I learned on my Grandaddy’s Ford Ranger that I’d bought from him, which was fairly small as far as trucks go, but I really wish I could have seen my sister learning in our brother’s Saturn.
Watching Daddy get into that Saturn was a little bit like watching Big Foot going spelunking. You see, Daddy’s the kind of tall that doesn’t need a ladder to clean out the gutters, and that Saturn was low enough to the ground that ants had to bend over to get into it.
It was really like something you would see in an absurd comedy movie, only Daddy didn’t find it all that funny. It had a sunroof, which was a saving grace for the top of Daddy’s head and a hysterical piece of physical comedy for everyone watching him ride down the road.
If you’ve never seen a sports car with a mustachioed cowboy poking his head out of the sunroof you haven’t really lived.

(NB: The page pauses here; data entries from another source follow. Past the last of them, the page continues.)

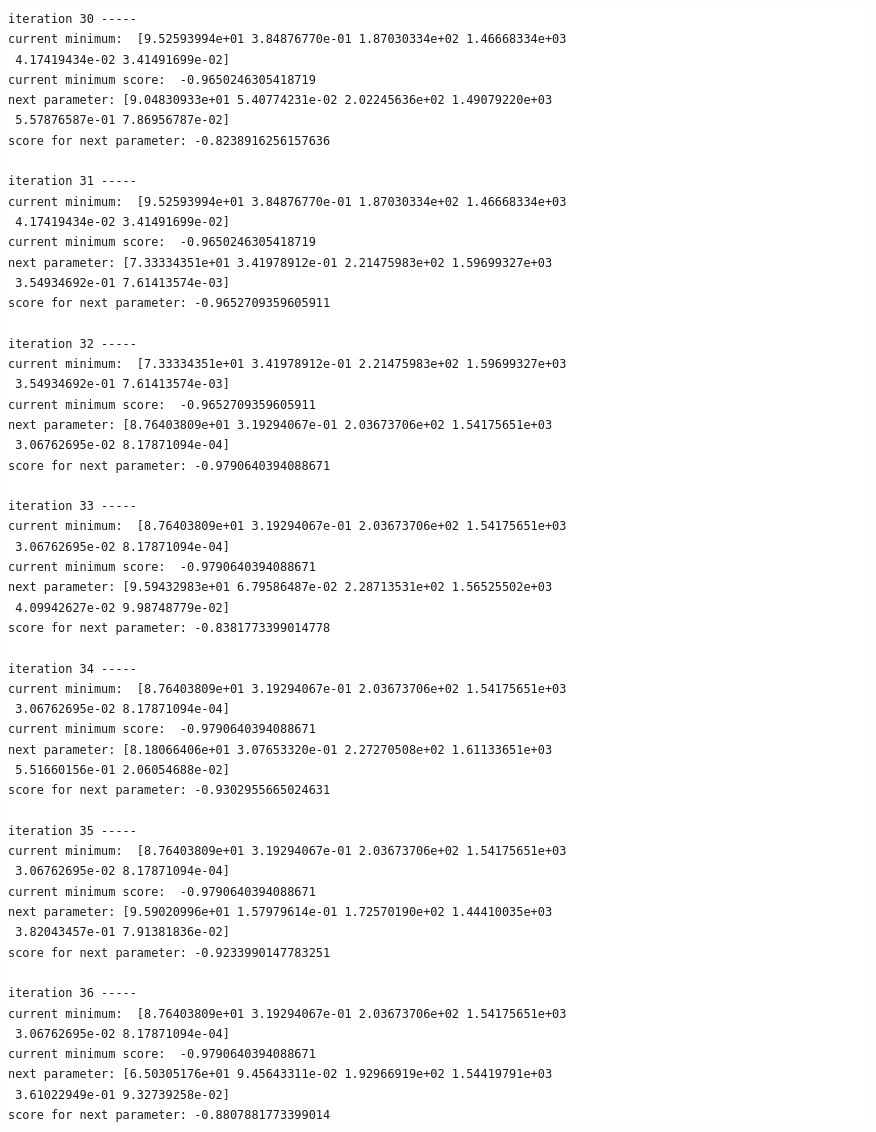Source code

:     iteration 30 -----
    current minimum:  [9.52593994e+01 3.84876770e-01 1.87030334e+02 1.46668334e+03
     4.17419434e-02 3.41491699e-02]
    current minimum score:  -0.9650246305418719
    next parameter: [9.04830933e+01 5.40774231e-02 2.02245636e+02 1.49079220e+03
     5.57876587e-01 7.86956787e-02]
    score for next parameter: -0.8238916256157636 
    
    iteration 31 -----
    current minimum:  [9.52593994e+01 3.84876770e-01 1.87030334e+02 1.46668334e+03
     4.17419434e-02 3.41491699e-02]
    current minimum score:  -0.9650246305418719
    next parameter: [7.33334351e+01 3.41978912e-01 2.21475983e+02 1.59699327e+03
     3.54934692e-01 7.61413574e-03]
    score for next parameter: -0.9652709359605911 
    
    iteration 32 -----
    current minimum:  [7.33334351e+01 3.41978912e-01 2.21475983e+02 1.59699327e+03
     3.54934692e-01 7.61413574e-03]
    current minimum score:  -0.9652709359605911
    next parameter: [8.76403809e+01 3.19294067e-01 2.03673706e+02 1.54175651e+03
     3.06762695e-02 8.17871094e-04]
    score for next parameter: -0.9790640394088671 
    
    iteration 33 -----
    current minimum:  [8.76403809e+01 3.19294067e-01 2.03673706e+02 1.54175651e+03
     3.06762695e-02 8.17871094e-04]
    current minimum score:  -0.9790640394088671
    next parameter: [9.59432983e+01 6.79586487e-02 2.28713531e+02 1.56525502e+03
     4.09942627e-02 9.98748779e-02]
    score for next parameter: -0.8381773399014778 
    
    iteration 34 -----
    current minimum:  [8.76403809e+01 3.19294067e-01 2.03673706e+02 1.54175651e+03
     3.06762695e-02 8.17871094e-04]
    current minimum score:  -0.9790640394088671
    next parameter: [8.18066406e+01 3.07653320e-01 2.27270508e+02 1.61133651e+03
     5.51660156e-01 2.06054688e-02]
    score for next parameter: -0.9302955665024631 
    
    iteration 35 -----
    current minimum:  [8.76403809e+01 3.19294067e-01 2.03673706e+02 1.54175651e+03
     3.06762695e-02 8.17871094e-04]
    current minimum score:  -0.9790640394088671
    next parameter: [9.59020996e+01 1.57979614e-01 1.72570190e+02 1.44410035e+03
     3.82043457e-01 7.91381836e-02]
    score for next parameter: -0.9233990147783251 
    
    iteration 36 -----
    current minimum:  [8.76403809e+01 3.19294067e-01 2.03673706e+02 1.54175651e+03
     3.06762695e-02 8.17871094e-04]
    current minimum score:  -0.9790640394088671
    next parameter: [6.50305176e+01 9.45643311e-02 1.92966919e+02 1.54419791e+03
     3.61022949e-01 9.32739258e-02]
    score for next parameter: -0.8807881773399014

What strikes me about Daddy and that car looking back is that what seemed funny at the time I now understand to be an exercise in patient sacrifice on his part. He believed we needed to know how to drive a stick shift, and that was what was available to teach us with.
I know it was uncomfortable to sit in that passenger seat chewing on his knees while his children learned, but that’s what needed to be done, so he did it.
When I was learning, I would let the clutch out too early, stall the truck, and rattle every bone in our bodies. The more frustrated I got, the calmer he would say, “Keep going. You’ve almost got it.”
That Saturn is long gone, and so is the Ranger, but from time to time when it feels like the gears of life are grinding away at me, I hear a faint, “Keep going. You’ve almost got it.”